So, grab a cocktail at the beach and stick with Don Ho–leave the bubble pushers in the hot city.

 

So here’s to the golden moon
And here’s to the silver sea
And mostly here’s a toast
To you and me

Don Ho Tiny Bubbles

If It Looks Like a Top, Feels Like a Top, and Sounds Like a Top then It’s Probably a Top….Nah! It Ain’t Over Til It’s Over.

 

Key Takeaways

  • Statistically speaking, the market is overdue for a correction—but skipping out too early can cost you plenty.
  • We constantly watch for five indicators of a recession–none is flashing red yet.
  • There are 3 phases of a bull market and 4 stages in a bubble. Read on to see where we are.

Introduction

The most hated bull market in history is trying to keep the love alive. When I started my career on the trading desk in 1998, believe it or not, everyone on Wall Street watched a PBS show called “Wall Street Week.” For 32 years, the show was hosted by Louis Rukeyser, an eternal bull and one of the first Wall Street media celebrities. Rukeyser’s guests considered it a badge of honor to be interviewed by Rukeyser, who was a combination of Oprah Winfrey and David Letterman–with hair like Donald Trump’s.
Rukeyser kept a dozen or so Wall Street soothsayers (aka his “elves”) in his stable. But the elves started going bearish in 1996 before the “rip your face off” rally during the final phase of internet bubble that ended in 2000. Rukeyser sent the elves back to the North Pole but his show lasted another six years before cable and the internet rendered “Wall Street Week” a footnote in capitalistic history. Sadly, Rukeyser died not a few years after going off the air. If nothing else, he learned a valuable lesson about Wall Street: Timing the market can make you rich or send you to the gulag. Over the years the gulag has become an overcrowded prison.

Louis Rukeyser


The three stages of a bull market.

  1. Accumulation stage: The start of the uptrend when informed investors enter the market.
  2. Public participation phase (the longest phase): An improving economy and better earnings create more participation from the investing public.
  3. Excess Phase: When it seems-only good times ahead, the last of the buyers enter the market.

Source: http://www.investopedia.com/university/dowtheory/dowtheory3.asp

Are we in the Mania Phase?

There is sound evidence that the U.S. stock market has hit the higher levels of fundamental valuations. For example, the forward P/E of the S&P 500 index is now higher than its 5-year, 10-year and 20-year averages. What’s more, the Shiller CAPE (Cyclically Adjusted P/E) ratio is above 30, and the Buffet Indicator (market cap divided by GDP) is two standard deviations above the mean. I have attached explanations of all three with this article. It’s safe to say fundamentals are not cheap, but fundamentals are not market timing devices.

■ Given entries
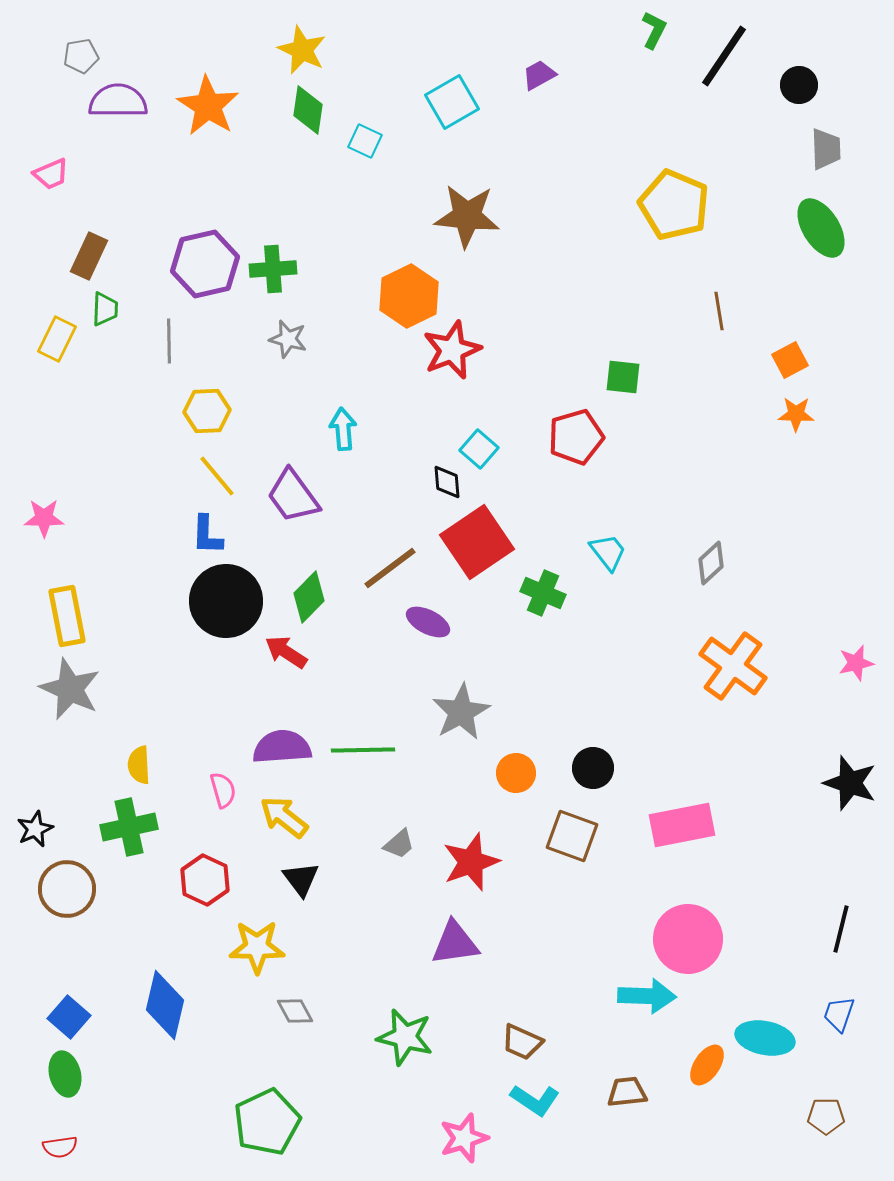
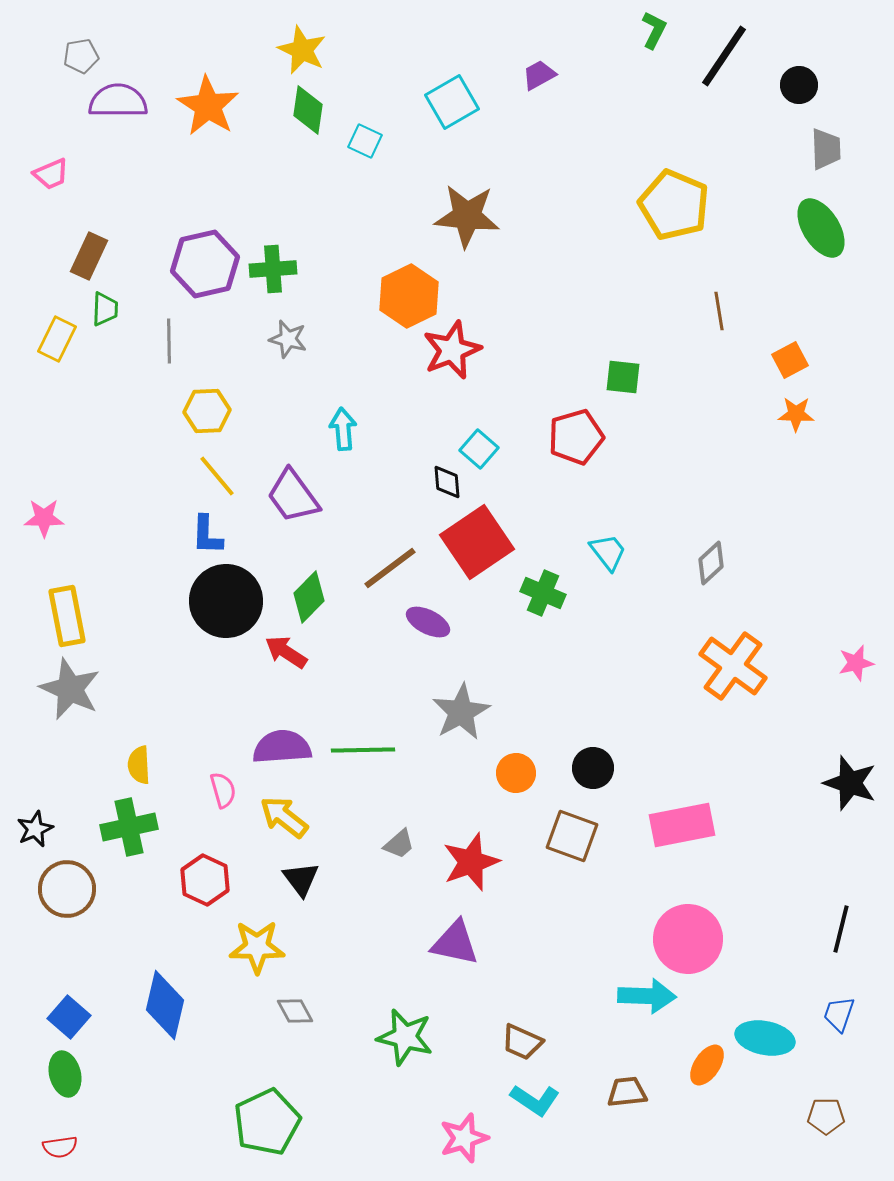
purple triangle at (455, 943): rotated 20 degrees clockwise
* * *
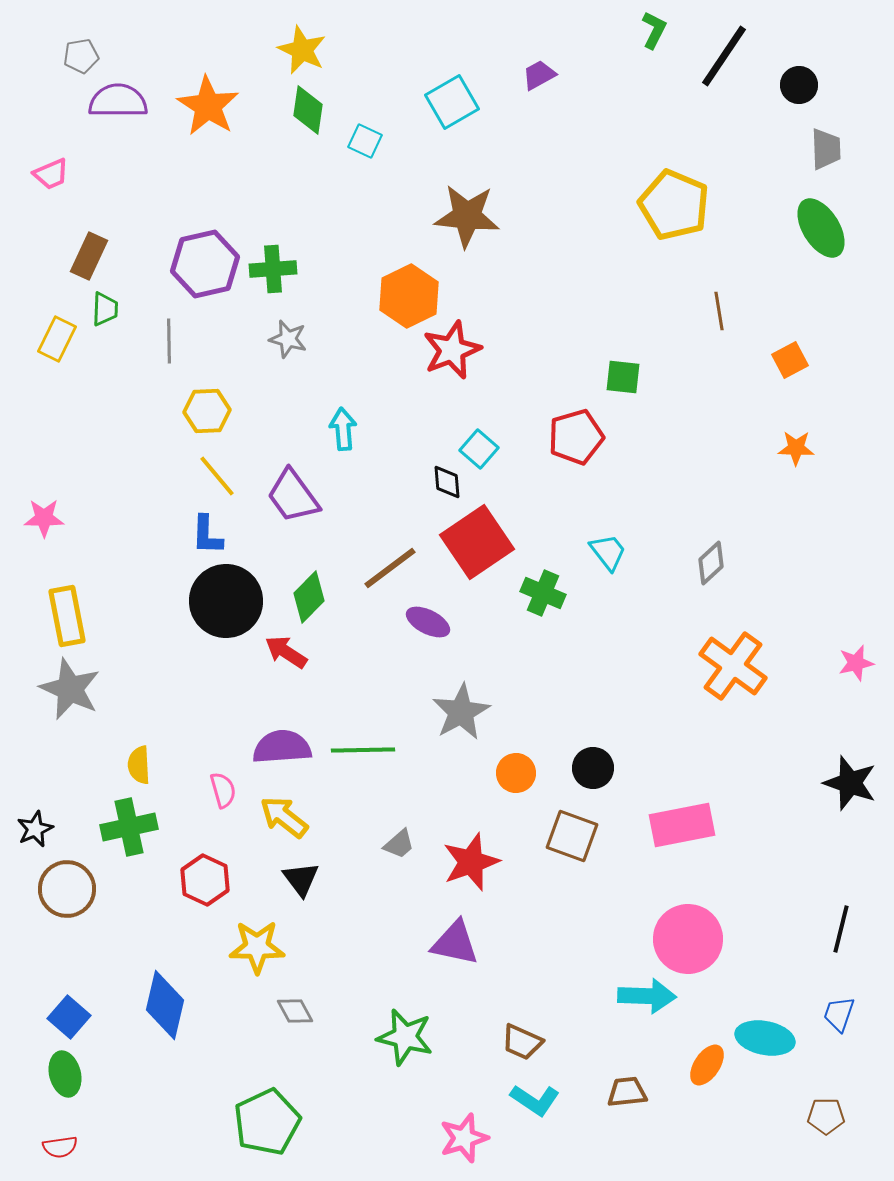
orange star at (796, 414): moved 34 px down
---
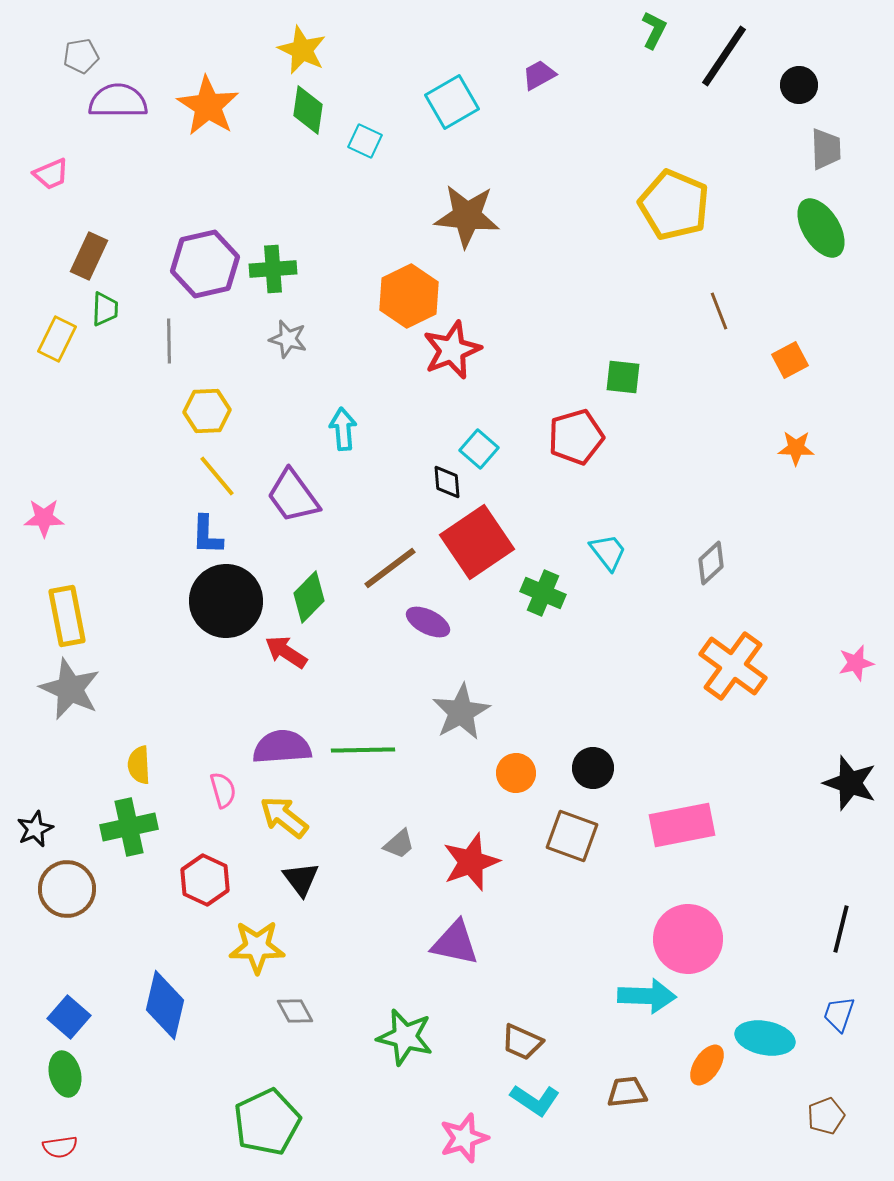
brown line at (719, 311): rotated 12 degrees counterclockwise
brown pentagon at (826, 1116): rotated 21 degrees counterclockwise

■ To-do list
1 > In the bull market article, for how many years did Louis Rukeyser host "Wall Street Week"?
2 > Write the next part of the bull market article, picking up after its last sentence.
The entries play no part in what follows and can be set aside.

■ Results of the exercise
1 > 32 years.

2 >
At market tops, bullish sentiment is nearly unanimous. Wall Street analysts, company CEOs and the investment public tend to adopt a new euphoric view of the future with the belief there will be a perpetually rising stock market.

This level of blind optimism is best monitored by money flows and sentiment. In times like these, the investing public pours into stocks, leaving bonds, commodities and real estate by the wayside as exhilaration about the equity markets becomes the topic of all conversations. If that’s the case, then all I can say is, “Houston we have a problem!”

However, recent surveys show that bearish sentiment among retail investors is at the highest level in over a year. Further, money managers are holding high levels of cash, and flows are still going into bonds. So, it appears the great migration out of bonds and into stocks has not unfolded yet.

Source: J.P. Morgan Asset Management

Taxable Bond Flows Highest Since 2010. Stock Market Bubble?

How about Wall Street? Has euphoria set in?

On Wall Street, the so-called “sell side” is represented by people in the financial industry who sell products such as stocks and bonds. The “buy side” is made up of institutional investors including pension funds and insurance firms.

Based on data like the chart below, it appears Wall Street is still in a “Barely Bullish” phase–hardly “Exhilarated.” Compare today to the levels of extreme bullishness in 2000 and 2007. It’s not even close.

How about IPO Elation? Surely if we are in a bubble, then the IPO market should be going gangbusters. Yikes! Here is a list of big name IPOs with performance.

The table below lists the first-day performance and subsequent performance of high profile IPOs from recent years.

Source: http://awealthofcommonsense.com/2017/03/the-downfall-of-the-popular-ipo/

How about retail investor sentiment? At Fortis, we believe the markets are a psychology game, not an IQ game. According to the CNN Fear and Greed Index of investor emotion, the retail public remains fearful, not euphoric. Sentiment drives flows, hence we expect continued consumption of bonds which are in the midst of a 35 year bull market.

http://money.cnn.com/data/fear-and-greed/

Correction or Bear Market?

Normally, the S&P 500 has at least three corrections per year of at least 5 percent. In 88 out the past 89 years, there has been at least one 5-percent correction and in 67 of the past 89 years there has been at least one 10-percent correction. Based on this evidence, the market is overdue for a correction and we are heading into the traditional “Sell in May” seasonal months in which the probability of a pullback increases. Sure, a correction is possible, but a recession or credit crisis is much less likely.

Yes, we have pockets of credit risk in the form of sub-prime car loans, student loans and emerging market debt, but it’s nothing like 2008. Per capita household debt levels have essentially moved sideways for a decade, because of the substantial reduction in mortgage debt. Regarding a recession, none of the five indicators that we monitor at Fortis is flashing red yet, but when conditions change, we will change, too. That’s because real damage is done to unprotected portfolios during recessions–when stock market corrections average 30 percent.

If a recession is not imminent, being early may be quite painful. My friend Josh Brown at Reformed Broker summarizes the dangers of sitting out the end of a bull market (see below).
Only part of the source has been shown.